━━ LISTED ENTRIES ━━
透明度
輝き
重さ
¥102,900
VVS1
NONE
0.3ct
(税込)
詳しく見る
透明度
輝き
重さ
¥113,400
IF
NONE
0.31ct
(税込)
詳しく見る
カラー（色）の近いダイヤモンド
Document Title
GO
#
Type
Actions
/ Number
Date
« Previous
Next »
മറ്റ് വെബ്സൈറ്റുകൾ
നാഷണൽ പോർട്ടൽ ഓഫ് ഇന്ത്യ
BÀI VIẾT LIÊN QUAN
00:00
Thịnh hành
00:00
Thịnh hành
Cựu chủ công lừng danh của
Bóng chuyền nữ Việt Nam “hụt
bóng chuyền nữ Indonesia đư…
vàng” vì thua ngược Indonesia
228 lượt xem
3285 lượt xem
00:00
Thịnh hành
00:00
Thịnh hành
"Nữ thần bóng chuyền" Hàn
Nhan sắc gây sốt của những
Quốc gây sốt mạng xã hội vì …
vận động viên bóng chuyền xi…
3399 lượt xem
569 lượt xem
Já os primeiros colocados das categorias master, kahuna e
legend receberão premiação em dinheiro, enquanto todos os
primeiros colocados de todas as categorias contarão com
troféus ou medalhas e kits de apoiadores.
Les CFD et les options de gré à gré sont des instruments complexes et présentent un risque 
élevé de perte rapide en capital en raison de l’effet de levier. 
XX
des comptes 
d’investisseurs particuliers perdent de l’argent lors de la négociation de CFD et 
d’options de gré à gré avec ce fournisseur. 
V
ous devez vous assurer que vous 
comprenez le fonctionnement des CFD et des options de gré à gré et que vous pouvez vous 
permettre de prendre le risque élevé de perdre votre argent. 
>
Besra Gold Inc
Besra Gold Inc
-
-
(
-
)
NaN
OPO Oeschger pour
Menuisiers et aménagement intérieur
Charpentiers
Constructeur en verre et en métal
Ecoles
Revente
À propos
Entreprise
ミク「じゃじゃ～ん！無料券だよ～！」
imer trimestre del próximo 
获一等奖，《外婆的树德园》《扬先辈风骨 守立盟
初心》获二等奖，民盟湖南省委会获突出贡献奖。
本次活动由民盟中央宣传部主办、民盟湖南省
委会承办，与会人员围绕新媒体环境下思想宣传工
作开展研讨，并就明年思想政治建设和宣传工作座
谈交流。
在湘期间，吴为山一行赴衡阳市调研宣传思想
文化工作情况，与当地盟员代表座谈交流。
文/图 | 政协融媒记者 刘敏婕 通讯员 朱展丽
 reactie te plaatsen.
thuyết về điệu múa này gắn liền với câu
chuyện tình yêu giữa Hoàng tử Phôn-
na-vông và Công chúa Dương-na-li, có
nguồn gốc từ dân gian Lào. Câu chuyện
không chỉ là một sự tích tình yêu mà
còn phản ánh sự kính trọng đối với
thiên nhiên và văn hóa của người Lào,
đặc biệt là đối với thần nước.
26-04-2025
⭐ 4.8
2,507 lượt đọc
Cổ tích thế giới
━━━
DIRECTIONS FOR THIS TASK: What's wanted here is every record, retyped exactly as shown above.

THE COMPLETED TASK:
透明度
輝き
重さ
¥102,900
VVS1
NONE
0.3ct
(税込)
詳しく見る
透明度
輝き
重さ
¥113,400
IF
NONE
0.31ct
(税込)
詳しく見る
カラー（色）の近いダイヤモンド
Document Title
GO
#
Type
Actions
/ Number
Date
« Previous
Next »
മറ്റ് വെബ്സൈറ്റുകൾ
നാഷണൽ പോർട്ടൽ ഓഫ് ഇന്ത്യ
BÀI VIẾT LIÊN QUAN
00:00
Thịnh hành
00:00
Thịnh hành
Cựu chủ công lừng danh của
Bóng chuyền nữ Việt Nam “hụt
bóng chuyền nữ Indonesia đư…
vàng” vì thua ngược Indonesia
228 lượt xem
3285 lượt xem
00:00
Thịnh hành
00:00
Thịnh hành
"Nữ thần bóng chuyền" Hàn
Nhan sắc gây sốt của những
Quốc gây sốt mạng xã hội vì …
vận động viên bóng chuyền xi…
3399 lượt xem
569 lượt xem
Já os primeiros colocados das categorias master, kahuna e
legend receberão premiação em dinheiro, enquanto todos os
primeiros colocados de todas as categorias contarão com
troféus ou medalhas e kits de apoiadores.
Les CFD et les options de gré à gré sont des instruments complexes et présentent un risque 
élevé de perte rapide en capital en raison de l’effet de levier. 
XX
des comptes 
d’investisseurs particuliers perdent de l’argent lors de la négociation de CFD et 
d’options de gré à gré avec ce fournisseur. 
V
ous devez vous assurer que vous 
comprenez le fonctionnement des CFD et des options de gré à gré et que vous pouvez vous 
permettre de prendre le risque élevé de perdre votre argent. 
>
Besra Gold Inc
Besra Gold Inc
-
-
(
-
)
NaN
OPO Oeschger pour
Menuisiers et aménagement intérieur
Charpentiers
Constructeur en verre et en métal
Ecoles
Revente
À propos
Entreprise
ミク「じゃじゃ～ん！無料券だよ～！」
imer trimestre del próximo 
获一等奖，《外婆的树德园》《扬先辈风骨 守立盟
初心》获二等奖，民盟湖南省委会获突出贡献奖。
本次活动由民盟中央宣传部主办、民盟湖南省
委会承办，与会人员围绕新媒体环境下思想宣传工
作开展研讨，并就明年思想政治建设和宣传工作座
谈交流。
在湘期间，吴为山一行赴衡阳市调研宣传思想
文化工作情况，与当地盟员代表座谈交流。
文/图 | 政协融媒记者 刘敏婕 通讯员 朱展丽
 reactie te plaatsen.
thuyết về điệu múa này gắn liền với câu
chuyện tình yêu giữa Hoàng tử Phôn-
na-vông và Công chúa Dương-na-li, có
nguồn gốc từ dân gian Lào. Câu chuyện
không chỉ là một sự tích tình yêu mà
còn phản ánh sự kính trọng đối với
thiên nhiên và văn hóa của người Lào,
đặc biệt là đối với thần nước.
26-04-2025
⭐ 4.8
2,507 lượt đọc
Cổ tích thế giới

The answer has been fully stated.